Krugman was just the, excuse the expression, opening salvo. The sanctimonious hand wringing that followed from NPR programs, liberal editorial writers and cable chat shows was continuous. All use of war metaphors was declared out of bounds. There was to be no more talk of primary fights, battleground states, targeted districts or shots across the bow. Perhaps even the word campaign was too tainted.
Markos Moulitsas, Keith Olbermann and other usual suspects rushed to blame Sarah Palin and the Tea Party movement -- thereby displaying incivility in the guise of condemning it. Sen. Dick Durbin of Illinois suggested that comments such as Palin's trope, "Don't retreat; reload," were responsible for Jared Loughner's brutal mass attack. "These sorts of things, I think, invite the kind of toxic rhetoric that can lead unstable people to believe this is an acceptable response." Secretary of State Hillary Clinton, who was in the United Arab Emirates at the time of the attack said: "We have extremists in my country. A wonderful, incredibly brave young woman Congress member, Congresswoman Giffords, was just shot by an extremist in our country."

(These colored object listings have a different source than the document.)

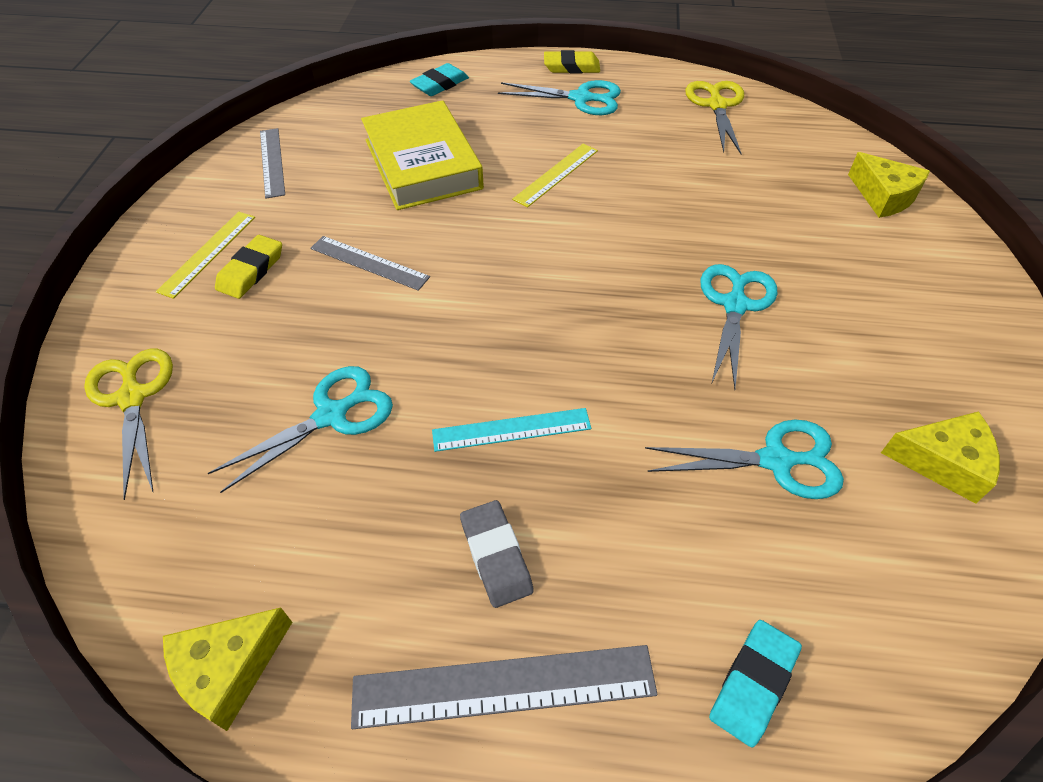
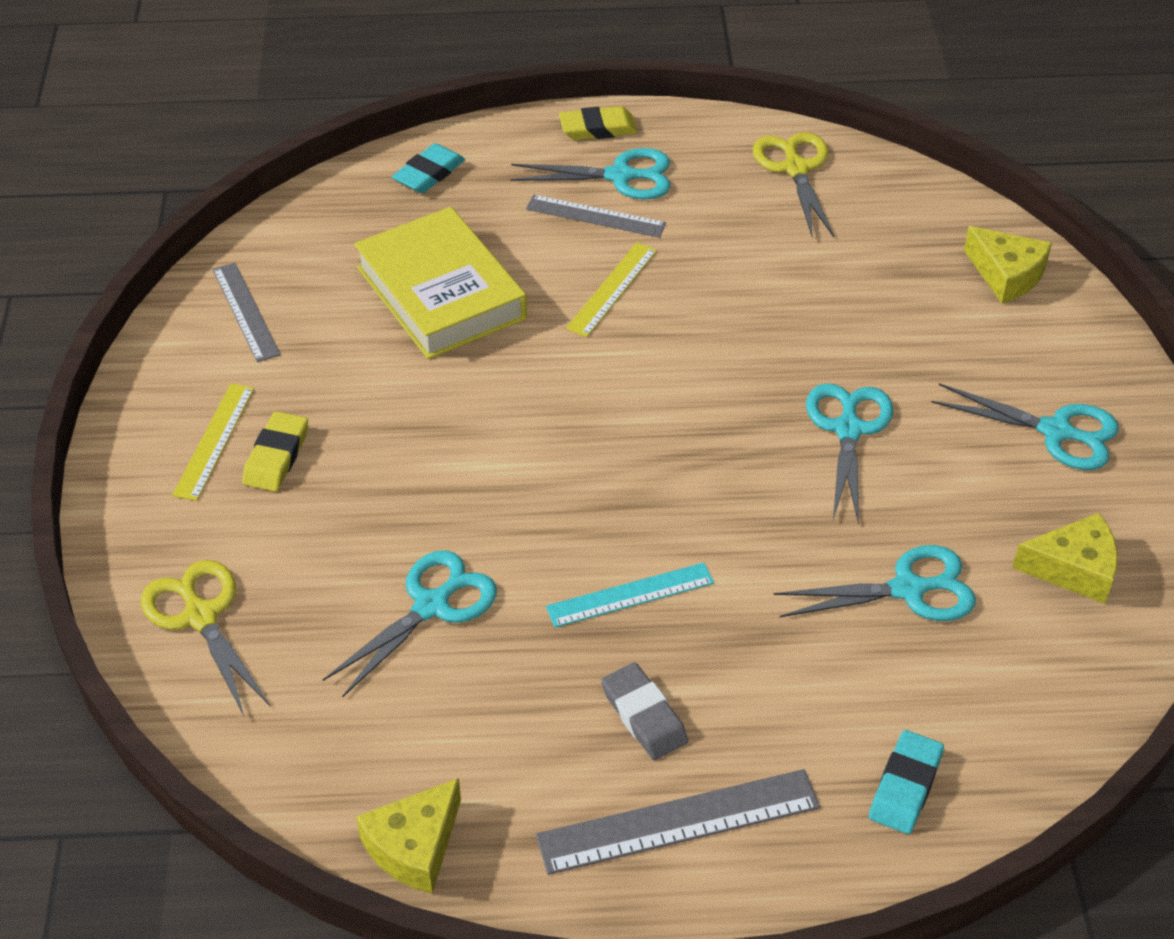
camera: 10 degrees left, 5 degrees down
grey ruler [310,236,430,291] -> grey ruler moved to [526,195,666,238]
none -> turquoise scissors [932,383,1119,470]

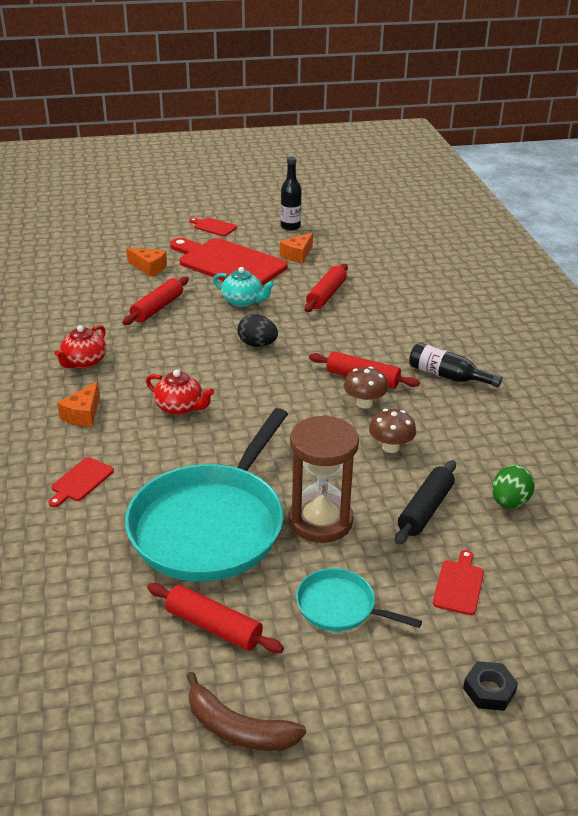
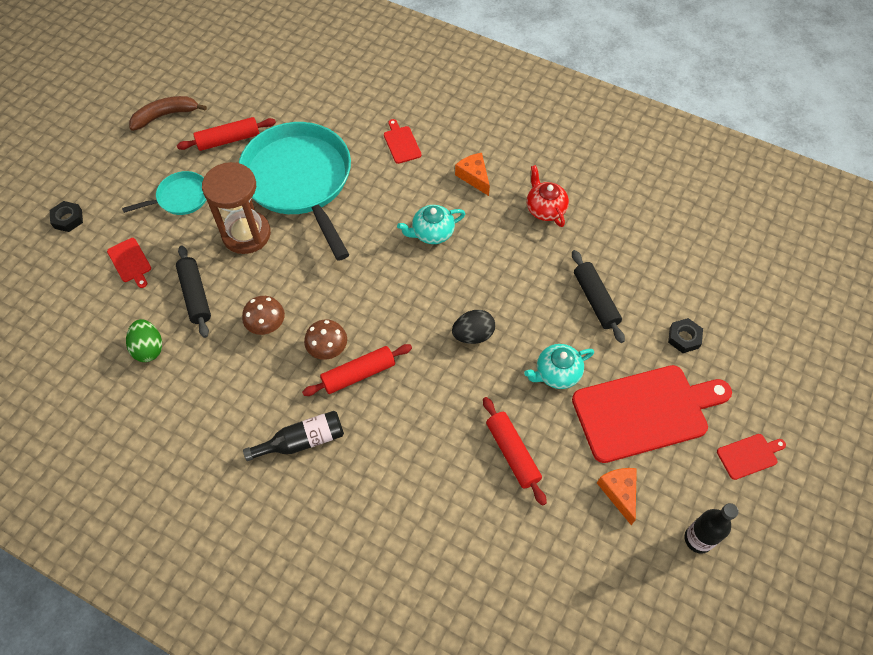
camera: 130 degrees right, 25 degrees up
red rolling pin [123,277,189,325] -> black rolling pin [572,250,625,343]
orange cheese [126,248,167,277] -> black nut [668,318,703,353]
red teapot [146,370,214,415] -> turquoise teapot [397,205,465,244]

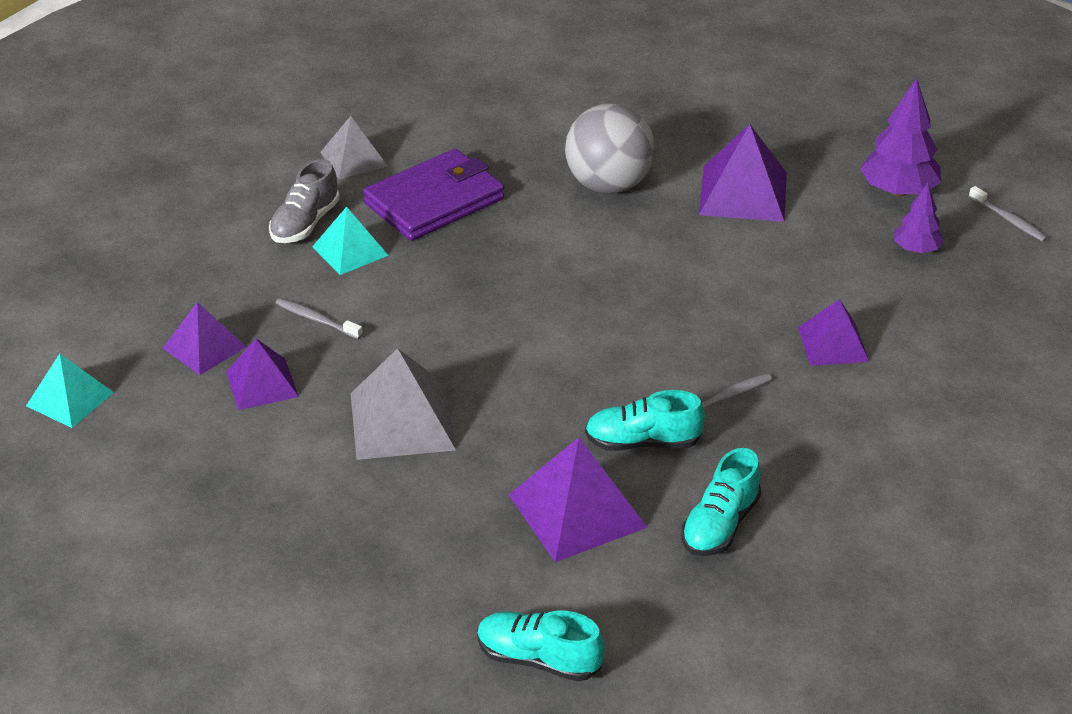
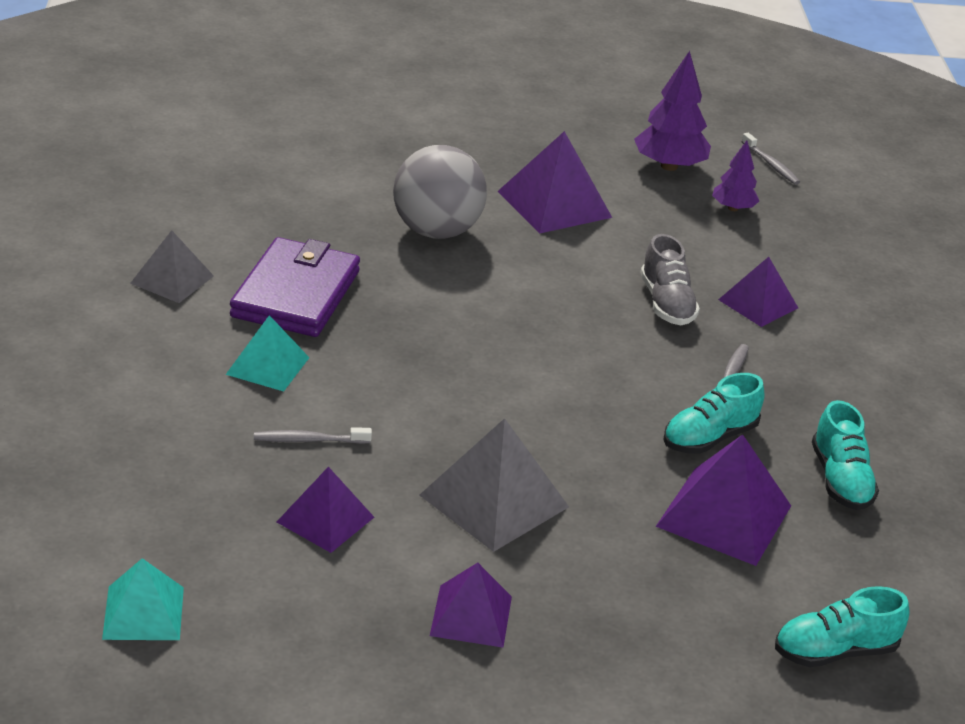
camera: 40 degrees left, 5 degrees down
purple pyramid [163,302,246,375] -> purple pyramid moved to [430,563,512,648]
grey shoe [269,159,340,243] -> grey shoe moved to [640,234,700,325]
grey toothbrush [969,186,1048,242] -> grey toothbrush turned 45 degrees clockwise [741,133,800,185]

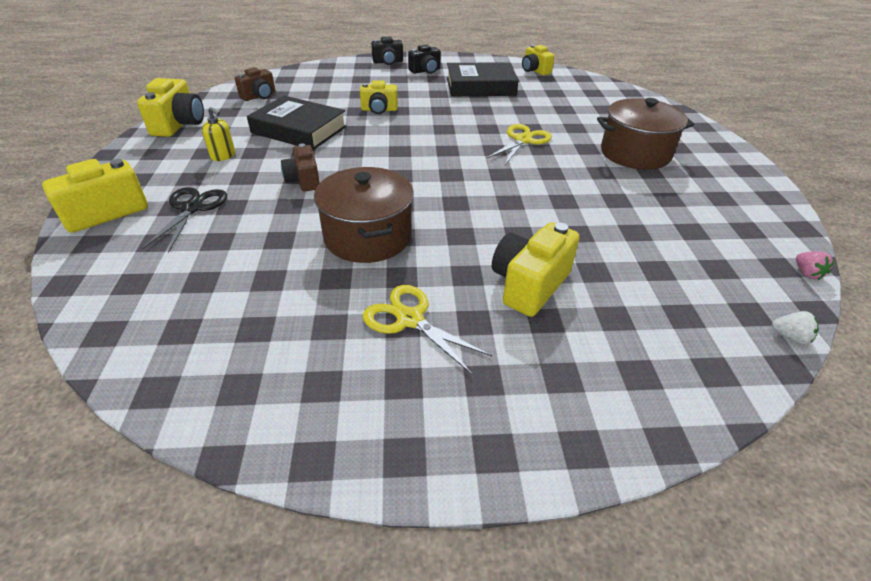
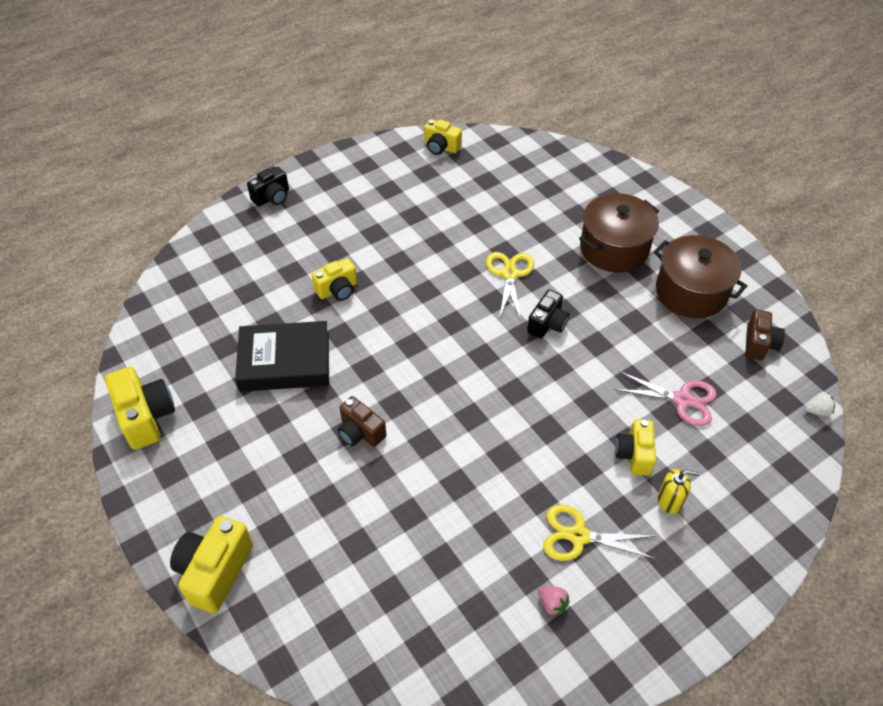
camera: 30 degrees left, 10 degrees up
black scissors [142,187,227,253] -> none
yellow soap dispenser [202,107,235,161] -> yellow soap dispenser moved to [658,469,699,514]
brown camera [235,67,275,101] -> brown camera moved to [745,310,785,360]
brown pot [314,167,414,263] -> brown pot moved to [654,235,747,318]
black camera [408,44,441,74] -> black camera moved to [527,290,570,338]
black book [447,62,519,96] -> none
yellow camera [492,222,580,317] -> yellow camera [615,419,656,476], size x0.66
pink strawberry [796,251,834,280] -> pink strawberry moved to [538,586,569,616]
none -> pink scissors [613,371,717,426]

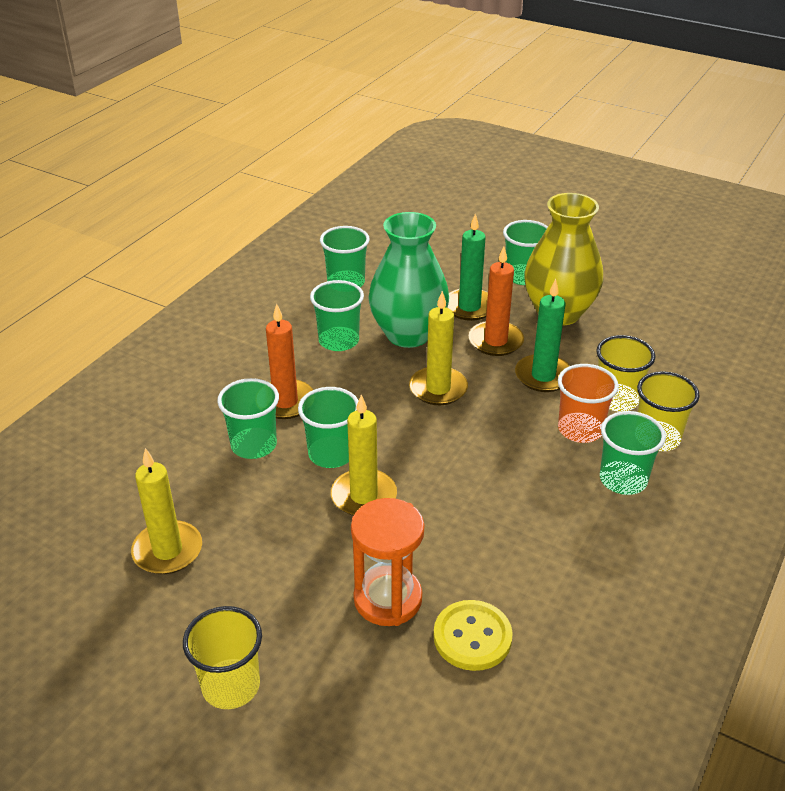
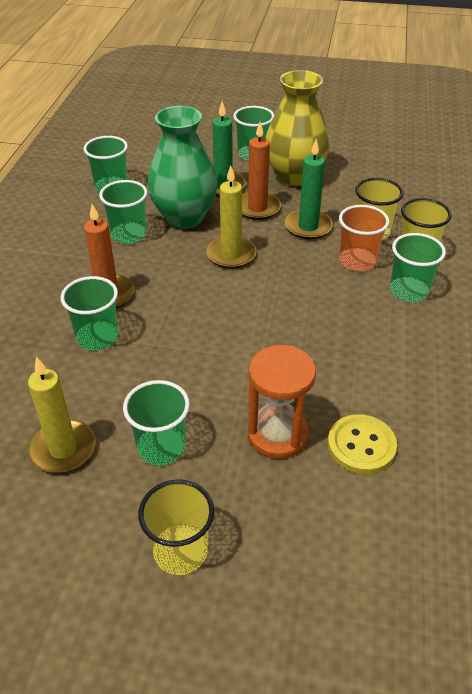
camera: 20 degrees left, 5 degrees up
green cup [298,387,359,468] -> green cup moved to [123,380,190,465]
yellow candle [331,395,397,516] -> none

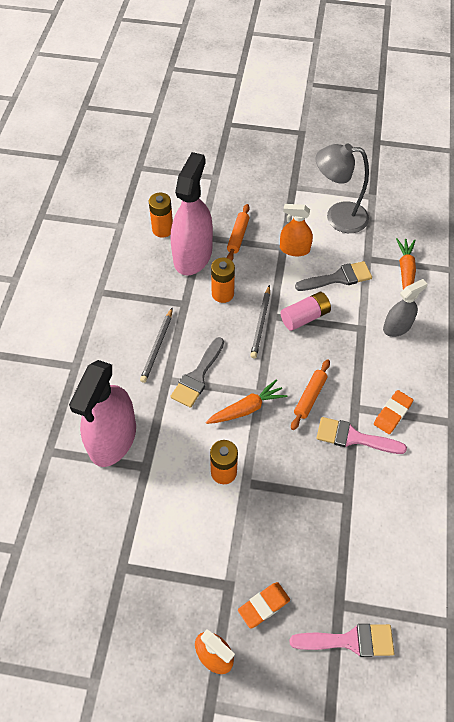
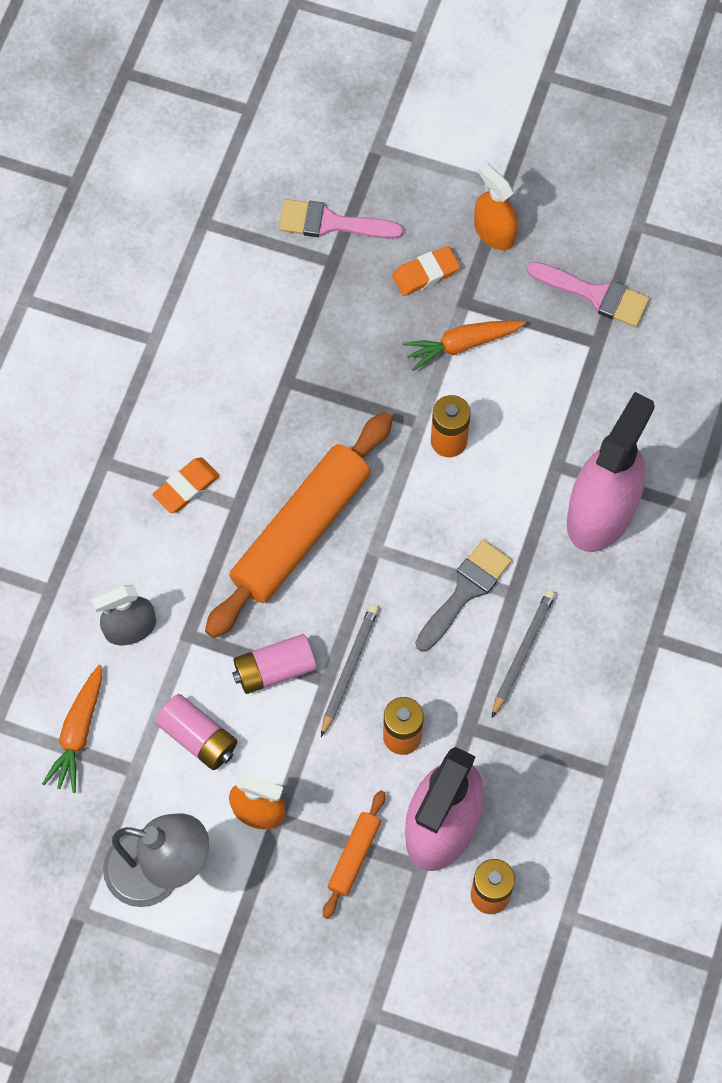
camera: 170 degrees left, 10 degrees up
orange carrot [206,379,287,424] -> orange carrot moved to [403,320,526,371]
orange rolling pin [291,359,330,430] -> orange rolling pin [205,412,393,638], size x2.20
grey brush [295,261,372,291] -> pink battery [155,694,237,770]
pink brush [316,417,407,454] -> pink brush moved to [527,262,650,327]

President Obama didn't go as far as many in his party. Instead, he adopted a pose of wounded worry, noting in his Tucson speech, that our "discourse has become so sharply polarized" and wondering whether we could "pause for a moment and make sure that we're talking with each other in a way that -- that heals, not in a way that wounds." Later, the president called upon all Americans to "be civil because we want to live up to the example of public servants like John Roll and Gabby Giffords, who knew first and foremost that we are all Americans, and that we can question each other's ideas without questioning each other's love of country, and that our task, working together, is to constantly widen the circle of our concern so that we bequeath the American dream to future generations."